Bornmann, 45, said the recent headlines about Richards made her second-guess whether he is the best choice, although she added she would have “100 percent” continued to watch the show if he had remained in the job.
But some fans believed that while Richards might have been trying to signal contrition for his past behavior, the “optics” of his accession to the syndicated TV throne were still deeply unfortunate.
Eric Seader, who records “Jeopardy!” on his DVR every night and watches it with his wife during dinner, said he believed the show’s producers demonstrated poor judgment in allowing Richards to be chosen for one of the most coveted hosting gigs in television.
“I think, in 2021, it’s incredibly tone-deaf for any media organization to even consider somebody who might have a controversial past,” Seader, 42, said. “I’m sure we all have stuff in our past that would be offensive to somebody, but given the diversity of the guest hosts,” producers could have gone in a different direction.
Seader, a technical consultant who works with law firms and lives in New Jersey, said he was far more impressed with the guest-hosting stints by Burton, Green Bay Packers quarterback Aaron Rodgers, ABC News personality Robin Roberts, sportscaster Joe Buck, and “TODAY” show co-host Savannah Guthrie. (“TODAY” is produced by NBC News.)

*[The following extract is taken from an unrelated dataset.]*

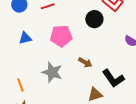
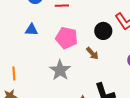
brown arrow: (85, 62) -> (92, 53), moved
gray star: (52, 72) -> (60, 70), moved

“They introduced all these guest hosts who were excellent, but then the guy who has the controlling stake basically says, ‘I’m going to keep doing it.’ The optics are terrible, and I don’t really see any positive spin that could be on it,” Seader said.
In a 2018 interview with TMZ's Harvey Levin, Trebek identified two potential replacements: Laura Coates, a legal analyst for CNN, and Alex Faust, the play-by-play announcer for the Los Angeles Kings hockey team. Neither served as guest hosts this past season.
The new season of the show started production in mid-August. It was expected to debut on Sept. 13.